A BMI songwriter since 1958 with over 200 songs in his repertoire, Atkins was widely known and admired by the general public as a master guitarist and at the same time played a less visible role behind the scenes as a musician, producer and record executive.

 

Born in the hills of Tennessee, Chet Atkins first came to the public’s attention as a member of the band that accompanied the Carter Sisters and Mother Maybelle. Their appearances on the “The Carter Family and Chet Atkins Show” on KWTO of Springfield, Missouri were so successful that the program was nationally syndicated. This degree of visibility led Atkins to begin recording on his own for RCA Records in 1946 and to move to Nashville in 1949. There, he joined a group of studio players who are now associated with some of the most successful country recordings of all time. They include pianist Floyd Cramer and guitarist Grady Martin, as well as back-up groups the Jordanaires and the Anita Kerr Singers.


Atkins (right) is seen here in 1991 at the BMI-hosted dedication party of "Chet Atkins Place" on Music Row, only the second person (Roy Acuff was the first) to be honored with a namesake street. Presenting him with the framed street sign are BMI's Harry Warner and Joyce Rice, and former BMI VP Roger Sovine.

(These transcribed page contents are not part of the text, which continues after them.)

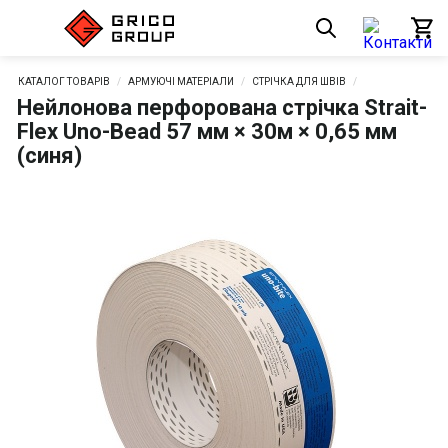
КАТАЛОГ ТОВАРІВ
АРМУЮЧІ МАТЕРІАЛИ
СТРІЧКА ДЛЯ ШВІВ
Нейлонова перфорована стрічка Strait-
Flex Uno-Bead 57 мм × 30м × 0,65 мм
(синя)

Atkins also showed himself to be a skillful recording studio manager. When Steve Sholes became head of RCA A&R in 1957, he put Atkins in charge of the Nashville operation. At that time, the rise of rock & roll had eroded country’s popularity with the public. Atkins helped country music recover its prominence by a skillful reconfiguration of its instrumentation. A smoother sound more dependent upon strings and vocal chorus took the place of steel guitars and fiddles. While some fussed that these practices eroded country’s authenticity, others admired Atkins’s progressive tendencies and business savvy. He never thought of country music as something fixed or unalterable. As he stated, "After I’d had a few hits, I would just draw on chord changes I’d learned in jazz and things I’d heard in gospel and classical music - bass lines, chords and such. And I’d just ad those influences when I felt like it. No one knew the difference, and sometimes we got some great sounds that way."


At a 1993 ceremony unveiling a new Chet Atkins model from Gibson Guitars: BMI's Harry Warner, Ralph Emery, Dolly Parton, Gibson's Henry Juskiewicz and Chet Atkins. photo: Alan Mayor

While he set standards as a producer and executive, Atkins continued to record a steady stream of instrumental recordings. He particularly liked to work in tandem with another performer and laid down sides with Jerry Reed, Mark Knopfler and his idol, Merle Travis. Country music, if not American music altogether, would not and will not be the same without him.